### [ACTIVITY]
Reproduce the rows below verbatim, leaving out the pictures.

### [DATASET CONTENT]
━━━━━━━━━━━━━━━━

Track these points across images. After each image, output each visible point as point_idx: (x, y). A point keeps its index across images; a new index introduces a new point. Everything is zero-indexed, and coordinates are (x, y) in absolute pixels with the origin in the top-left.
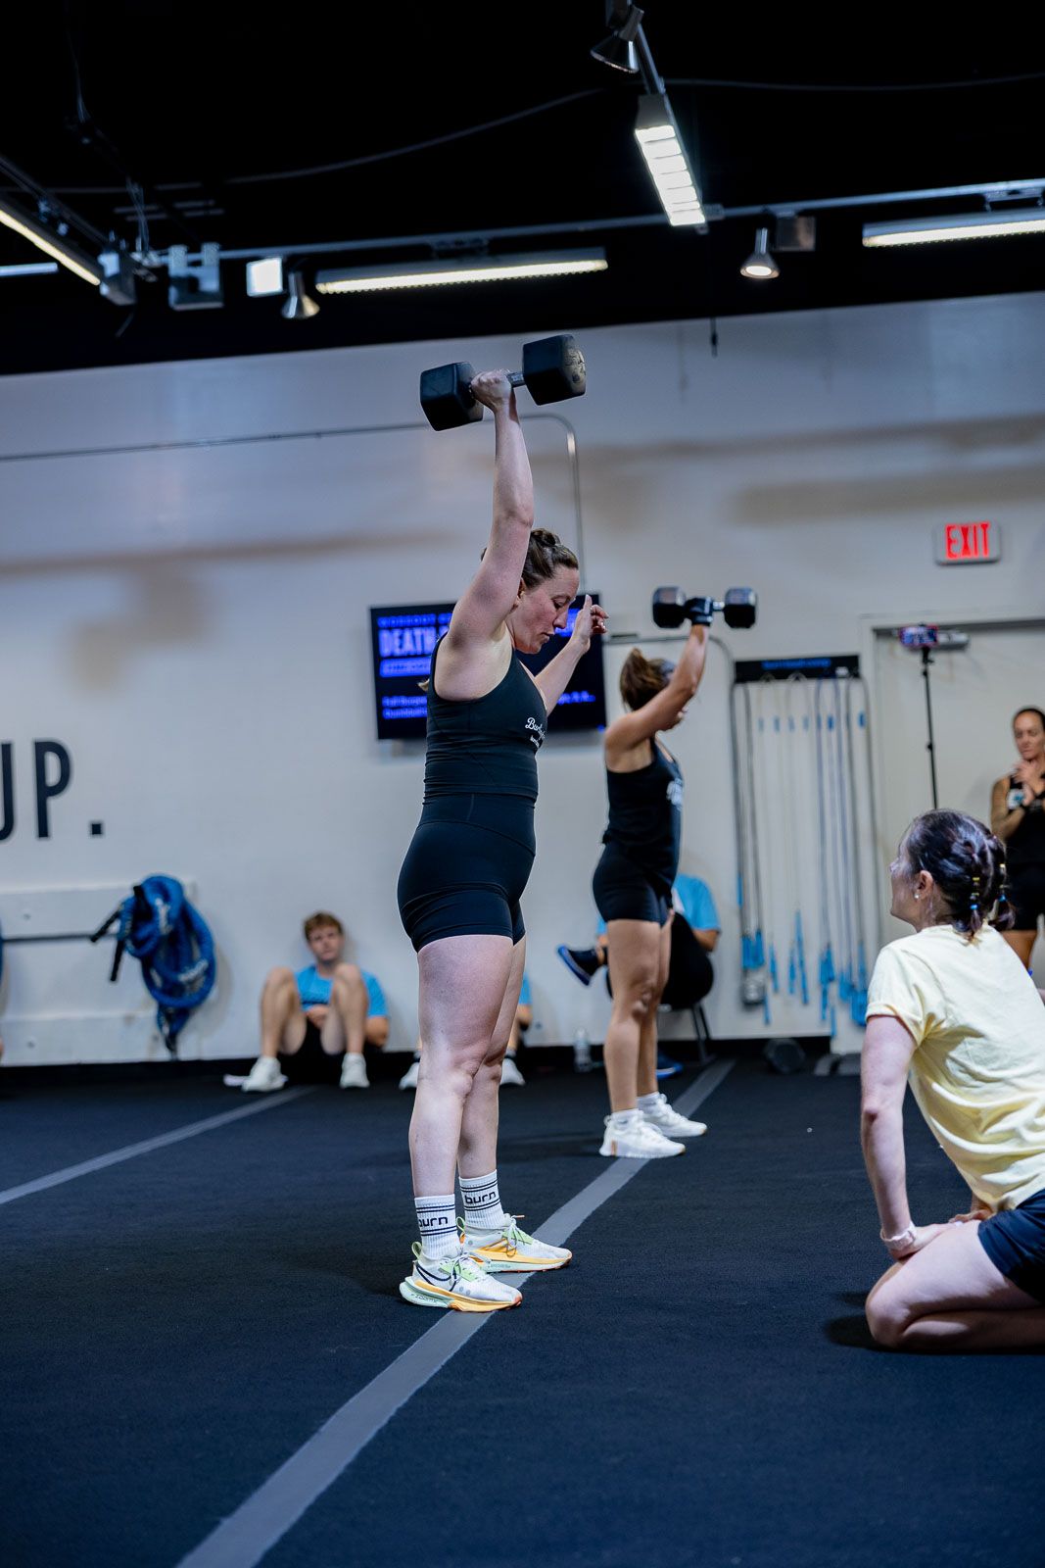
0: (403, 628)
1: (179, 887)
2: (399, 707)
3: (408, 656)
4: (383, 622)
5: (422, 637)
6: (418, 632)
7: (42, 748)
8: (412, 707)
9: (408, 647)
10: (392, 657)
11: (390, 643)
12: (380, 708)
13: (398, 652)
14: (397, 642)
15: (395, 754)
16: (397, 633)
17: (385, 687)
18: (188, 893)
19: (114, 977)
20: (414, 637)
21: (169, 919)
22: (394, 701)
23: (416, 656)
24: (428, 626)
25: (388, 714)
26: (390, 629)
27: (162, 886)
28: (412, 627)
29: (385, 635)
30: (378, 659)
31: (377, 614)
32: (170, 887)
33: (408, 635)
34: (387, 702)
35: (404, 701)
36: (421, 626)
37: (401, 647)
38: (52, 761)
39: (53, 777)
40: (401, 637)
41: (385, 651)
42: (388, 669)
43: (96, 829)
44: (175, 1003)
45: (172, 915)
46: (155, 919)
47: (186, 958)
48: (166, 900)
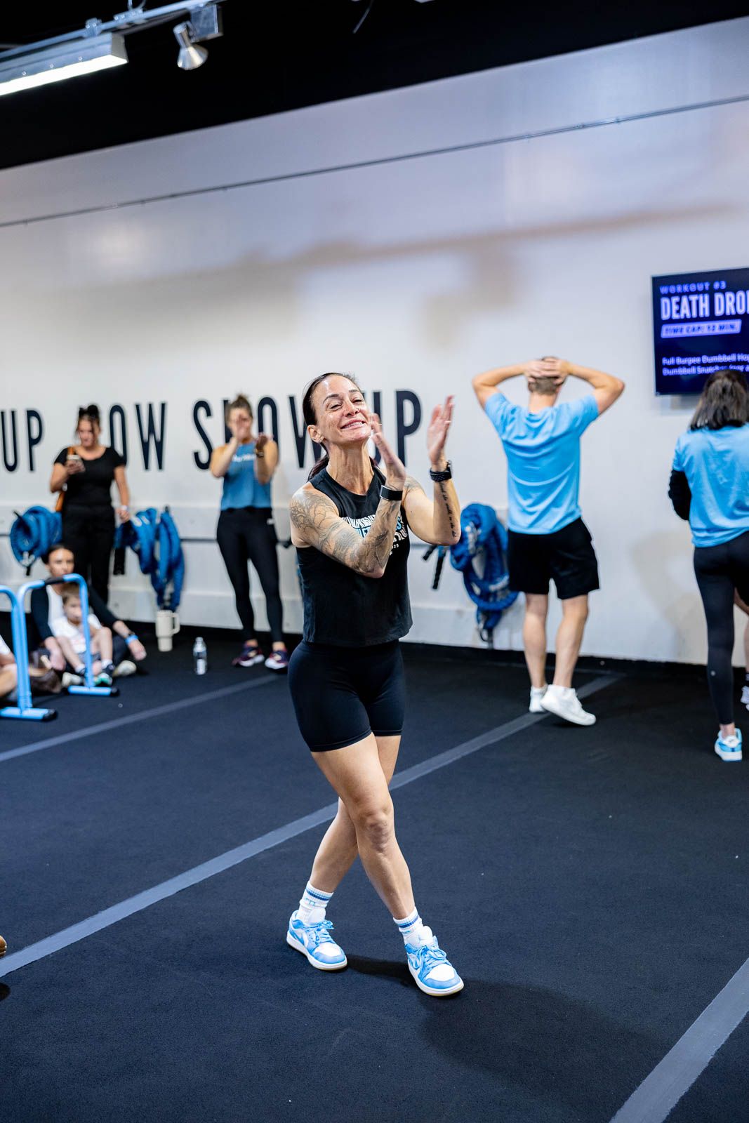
0: (680, 295)
1: (490, 511)
2: (676, 366)
3: (685, 320)
4: (664, 290)
5: (698, 302)
6: (694, 298)
7: (402, 396)
8: (687, 366)
9: (685, 311)
10: (671, 321)
11: (669, 309)
12: (659, 367)
13: (675, 316)
14: (675, 307)
15: (673, 407)
16: (675, 299)
17: (664, 348)
18: (500, 515)
19: (435, 586)
20: (690, 303)
21: (477, 543)
22: (671, 361)
23: (692, 320)
24: (704, 292)
25: (666, 372)
26: (669, 296)
27: (475, 513)
28: (689, 293)
29: (664, 301)
30: (658, 323)
31: (658, 282)
32: (483, 514)
33: (685, 300)
34: (665, 361)
35: (679, 361)
36: (697, 292)
37: (678, 312)
38: (408, 406)
39: (409, 420)
40: (679, 303)
41: (665, 316)
42: (667, 333)
44: (491, 605)
45: (482, 539)
46: (465, 542)
47: (498, 571)
48: (477, 526)
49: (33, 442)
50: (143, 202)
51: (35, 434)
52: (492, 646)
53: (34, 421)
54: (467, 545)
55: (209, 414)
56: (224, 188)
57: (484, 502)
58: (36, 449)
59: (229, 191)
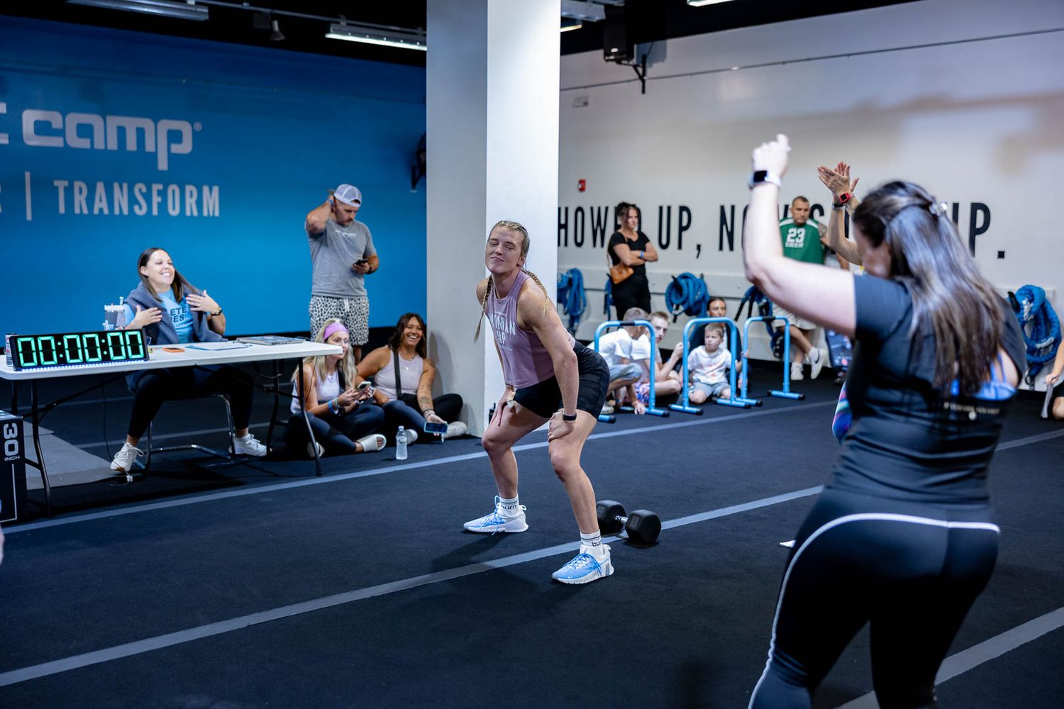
1: (1042, 293)
7: (975, 207)
18: (1048, 296)
21: (1030, 312)
27: (1029, 292)
32: (1035, 292)
38: (980, 215)
39: (979, 224)
43: (1001, 255)
44: (1035, 359)
45: (1034, 310)
46: (1021, 311)
47: (1043, 334)
48: (1031, 301)
49: (682, 229)
50: (784, 63)
51: (685, 223)
52: (1034, 388)
53: (685, 214)
54: (1023, 314)
55: (822, 213)
56: (849, 55)
57: (1037, 284)
58: (684, 234)
59: (851, 57)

━━━━━━━━━━━━━━━━

### [EXERCISE OUTPUT]
Track these points across images. After each image, output each visible point as point_idx: (x, y). A point keeps its index across images; a new index introduces a new point. Everything is zero-indexed, and coordinates are (x, y) in absolute pixels with the origin in the top-left.
0: (403, 628)
1: (179, 887)
2: (399, 707)
3: (408, 656)
4: (383, 622)
5: (422, 637)
6: (418, 632)
7: (42, 748)
8: (412, 707)
9: (408, 647)
10: (392, 657)
11: (390, 643)
12: (380, 708)
13: (398, 652)
14: (397, 642)
15: (395, 754)
16: (397, 633)
17: (385, 687)
18: (188, 893)
19: (114, 977)
20: (414, 637)
21: (169, 919)
22: (394, 701)
23: (416, 656)
24: (428, 626)
25: (388, 714)
26: (390, 629)
27: (162, 886)
28: (412, 627)
29: (385, 635)
30: (378, 659)
31: (377, 614)
32: (170, 887)
33: (408, 635)
34: (387, 702)
35: (404, 701)
36: (421, 626)
37: (401, 647)
38: (52, 761)
39: (53, 777)
40: (401, 637)
41: (385, 651)
42: (388, 669)
43: (96, 829)
44: (175, 1003)
45: (172, 915)
46: (155, 919)
47: (186, 958)
48: (166, 900)
0: (680, 295)
1: (490, 511)
2: (676, 366)
3: (685, 320)
4: (664, 290)
5: (698, 302)
6: (694, 298)
7: (402, 396)
8: (687, 366)
9: (685, 311)
10: (671, 321)
11: (669, 309)
12: (659, 367)
13: (675, 316)
14: (675, 307)
15: (673, 407)
16: (675, 299)
17: (664, 348)
18: (500, 515)
19: (435, 586)
20: (690, 303)
21: (477, 543)
22: (671, 361)
23: (692, 320)
24: (704, 292)
25: (666, 372)
26: (669, 296)
27: (475, 513)
28: (689, 293)
29: (664, 301)
30: (658, 323)
31: (658, 282)
32: (483, 514)
33: (685, 300)
34: (665, 361)
35: (679, 361)
36: (697, 292)
37: (678, 312)
38: (408, 406)
39: (409, 420)
40: (679, 303)
41: (665, 316)
42: (667, 333)
44: (491, 605)
45: (482, 539)
46: (465, 542)
47: (498, 571)
48: (477, 526)
49: (33, 442)
50: (143, 202)
51: (35, 434)
52: (492, 646)
53: (34, 421)
54: (467, 545)
55: (209, 414)
56: (224, 188)
57: (484, 502)
58: (36, 449)
59: (229, 191)
1: (1042, 293)
7: (975, 207)
18: (1048, 296)
21: (1030, 312)
27: (1029, 292)
32: (1035, 292)
38: (980, 215)
39: (979, 224)
43: (1001, 255)
44: (1035, 359)
45: (1034, 310)
46: (1021, 311)
47: (1043, 334)
48: (1031, 301)
49: (682, 229)
50: (784, 63)
51: (685, 223)
52: (1034, 388)
53: (685, 214)
54: (1023, 314)
55: (822, 213)
56: (849, 55)
57: (1037, 284)
58: (684, 234)
59: (851, 57)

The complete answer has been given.